Task: Please read the passage on stress and sleep below: what example of physiological activation produced by stress does it give?
Start of Document segment
The interplay between stress and sleep will be studied to understand how stress may lead to disturbances in sleep due to physiological changes. It is important to study this relationship because stress may induce negative effects on sleep, such that it produces physiological activation (i.e. increased cortisol levels), which can conflict with physiological deactivation in sleep. This may lead to stress induced sleeping disorders such as insomnia. For example, when a person is under a lot of pressure, such as that he is sleeping the night before a big exam, his sleep efficiency and the amount of time spend in deep sleep are both decreased due to stressfulness [1]. Moreover, the disturbance of sleep by stress may lead to other diseases such as cardiovascular diseases, obesity, diabetes, hormone regulation, and immune system regulation. On the contrary, the importance of sleep on alleviating the symptoms of stress is evident when the body attempts to moderate the stress-immune relationship. Researchers have found that sleep can be a mediator of the stress-immune relationship[2]. Thus, the more stressful people are, the lower the number of circulating natural killing cells, and the greater the time spent awake during non-REM sleep period. Moreover, a good amount of sleep may increase neurogenesis. Therefore, get a good night undisturbed sleep is the number one key step toward reducing stress.
End of Document segment
Start of Data section
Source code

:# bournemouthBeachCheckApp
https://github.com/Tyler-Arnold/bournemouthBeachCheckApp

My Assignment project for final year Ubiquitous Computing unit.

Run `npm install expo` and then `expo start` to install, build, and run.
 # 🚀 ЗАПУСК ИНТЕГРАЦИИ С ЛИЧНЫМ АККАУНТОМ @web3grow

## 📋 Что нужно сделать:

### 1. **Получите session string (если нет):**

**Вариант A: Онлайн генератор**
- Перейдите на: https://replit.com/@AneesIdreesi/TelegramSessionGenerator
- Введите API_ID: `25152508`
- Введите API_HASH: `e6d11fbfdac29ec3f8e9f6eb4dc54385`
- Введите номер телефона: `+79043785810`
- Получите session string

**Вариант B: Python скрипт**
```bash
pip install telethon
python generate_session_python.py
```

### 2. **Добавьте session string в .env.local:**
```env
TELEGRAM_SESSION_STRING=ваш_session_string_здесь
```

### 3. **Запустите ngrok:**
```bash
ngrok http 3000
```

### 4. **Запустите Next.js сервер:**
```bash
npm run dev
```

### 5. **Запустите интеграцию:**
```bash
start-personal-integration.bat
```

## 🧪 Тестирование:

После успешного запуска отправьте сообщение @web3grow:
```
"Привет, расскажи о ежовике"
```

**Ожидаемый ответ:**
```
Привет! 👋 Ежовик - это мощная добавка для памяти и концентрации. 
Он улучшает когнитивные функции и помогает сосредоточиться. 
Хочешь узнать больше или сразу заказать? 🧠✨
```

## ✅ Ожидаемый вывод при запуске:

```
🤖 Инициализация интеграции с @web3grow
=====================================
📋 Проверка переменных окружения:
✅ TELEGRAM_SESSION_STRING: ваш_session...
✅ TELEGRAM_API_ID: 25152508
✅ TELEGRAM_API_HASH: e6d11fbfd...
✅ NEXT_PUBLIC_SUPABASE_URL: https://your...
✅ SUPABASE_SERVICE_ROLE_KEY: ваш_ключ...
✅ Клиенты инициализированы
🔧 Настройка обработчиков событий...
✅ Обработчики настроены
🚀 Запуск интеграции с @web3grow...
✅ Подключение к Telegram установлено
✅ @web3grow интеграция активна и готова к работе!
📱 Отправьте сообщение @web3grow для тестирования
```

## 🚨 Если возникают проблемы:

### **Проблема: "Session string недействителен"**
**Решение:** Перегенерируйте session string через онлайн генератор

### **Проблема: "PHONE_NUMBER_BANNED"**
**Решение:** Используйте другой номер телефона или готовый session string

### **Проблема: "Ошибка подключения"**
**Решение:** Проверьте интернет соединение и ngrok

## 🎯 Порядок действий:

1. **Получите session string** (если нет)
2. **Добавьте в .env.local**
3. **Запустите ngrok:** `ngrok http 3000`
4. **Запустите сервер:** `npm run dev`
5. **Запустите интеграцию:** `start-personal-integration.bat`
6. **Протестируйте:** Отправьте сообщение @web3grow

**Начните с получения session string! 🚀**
End of Data section
Answer to this problem: Increased cortisol levels.